• [Source]
Linear combinations and matrix multiplication.

Suppose we start with an \(m\times n\) matrix \(A\) whose columns are \(C_1,C_2,\ldots,C_n\text{.}\) Recall from Definition 2.3.7 that a linear combination of these columns has the form \[r_1C_1+r_2C_2+\cdots+r_nC_n.\] Consider the equation

\begin{gather} B=r_1C_1+r_2C_2+\cdots+r_nC_n.\label{LinearCombinationMatrixEquation}\tag{2.4.1} \end{gather}

Since \(B\) is conformable for addition, it must have \(m\) rows, and so we have

\begin{equation*} B= \begin{bmatrix} b_1 \\b_2 \\ \vdots\\ b_m \end{bmatrix} \textrm{ and } R= \begin{bmatrix} r_1 \\r_2 \\ \vdots\\ r_n \end{bmatrix} \end{equation*}

Then then (2.4.1) is identical to the equation \[ AR=B. \]

Subsection 2.4.2 Properties of Matrix Multiplication

Matrix multiplication is not commutative.

• [Job 1] Restate the matrix multiplication passage, the stretch from "Then then (2.4.1)" through "is not commutative.", swapping "Properties" for "Features".
• [Job 2] In the matrix multiplication passage, how many rows must B have, given that it is conformable for addition?
The entries have no role in any of this.

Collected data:
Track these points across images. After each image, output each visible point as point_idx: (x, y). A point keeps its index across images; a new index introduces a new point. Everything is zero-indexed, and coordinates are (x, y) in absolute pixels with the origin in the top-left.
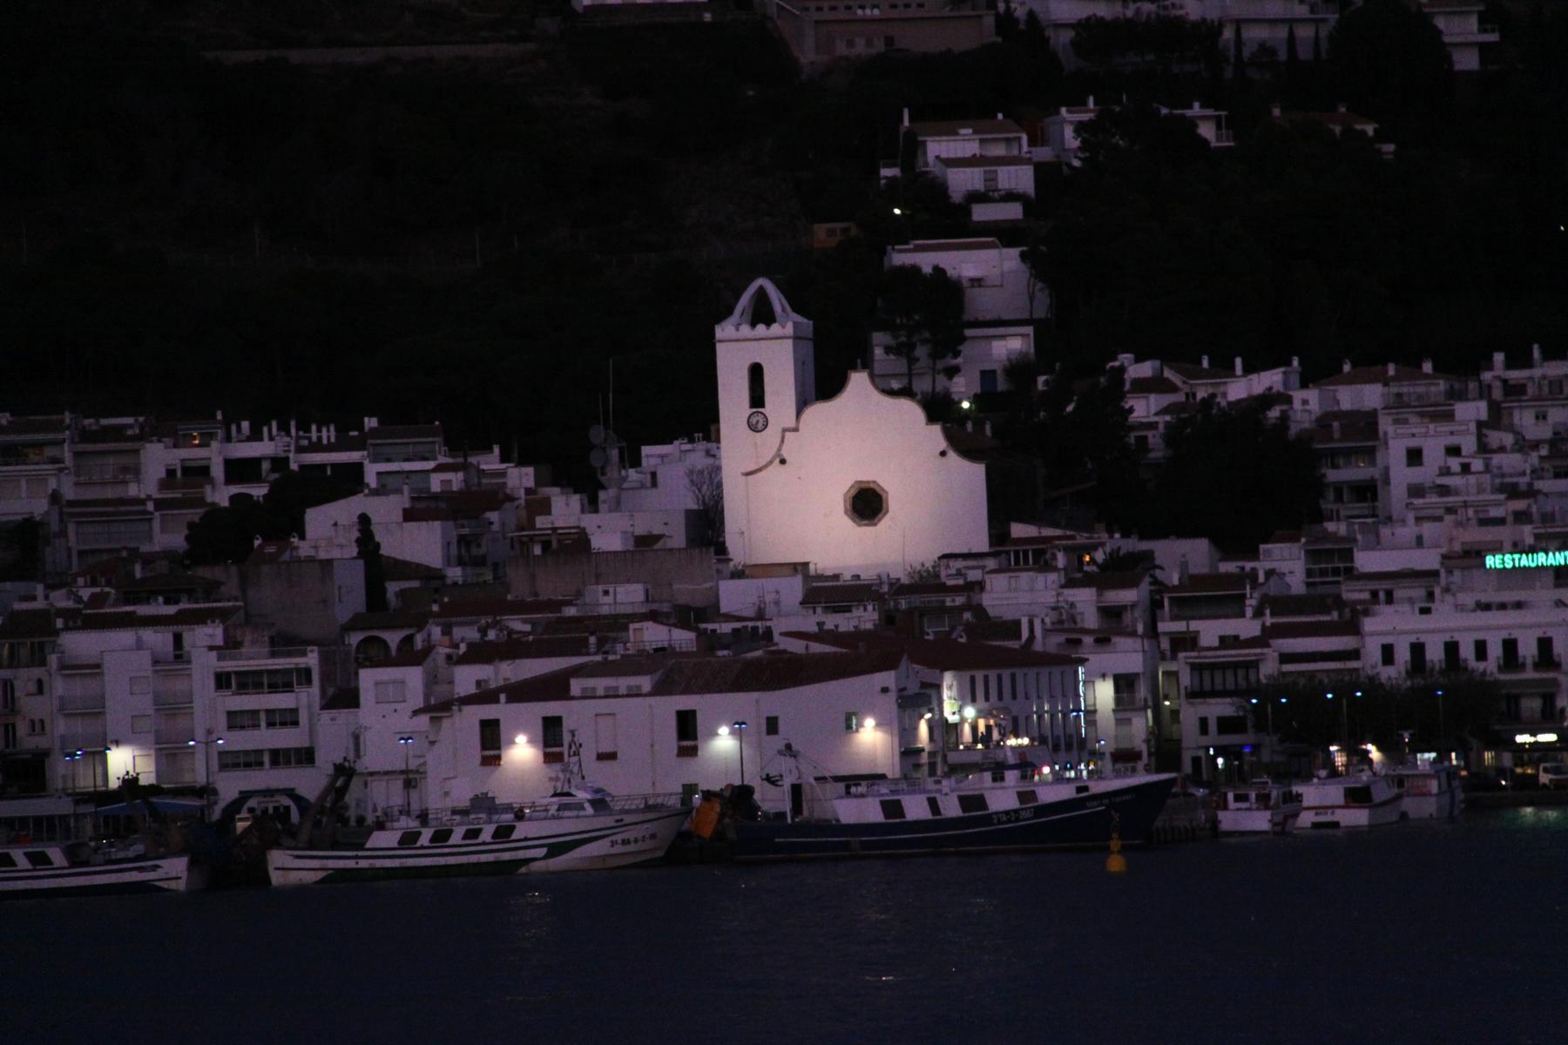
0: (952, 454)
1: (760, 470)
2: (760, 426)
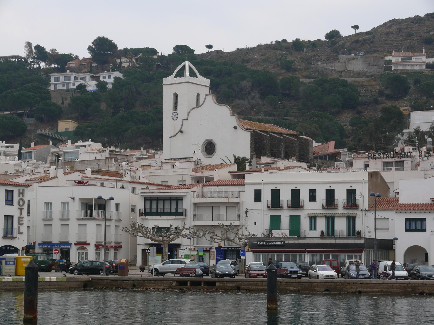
0: (239, 129)
1: (175, 136)
2: (176, 118)
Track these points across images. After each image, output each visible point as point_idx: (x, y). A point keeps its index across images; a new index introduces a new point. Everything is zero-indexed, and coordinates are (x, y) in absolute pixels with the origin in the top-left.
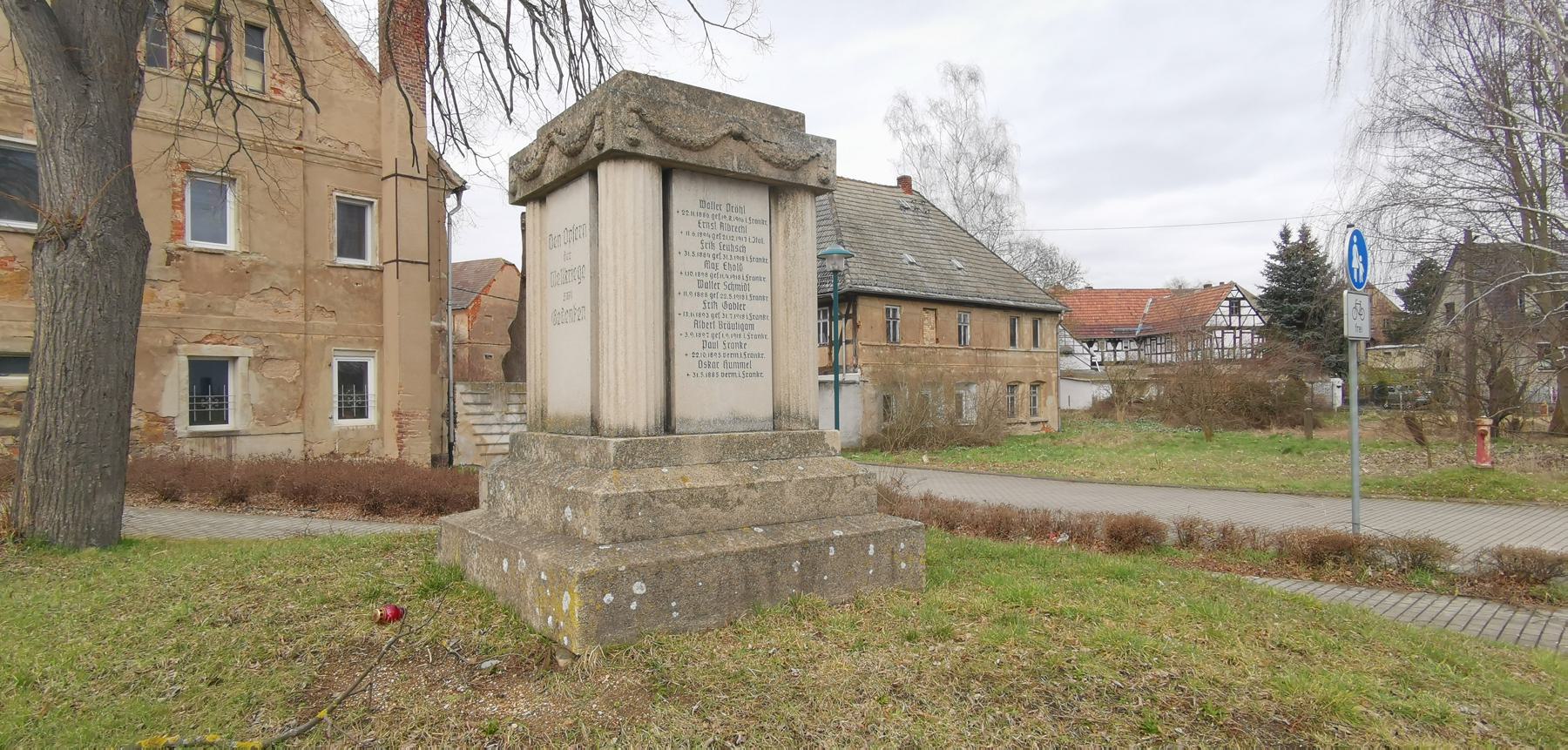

• [Expected output 1]
Then then (2.4.1) is identical to the equation \[ AR=B. \]

Subsection 2.4.2 Features of Matrix Multiplication

Matrix multiplication is not commutative.

• [Expected output 2] B must have m rows.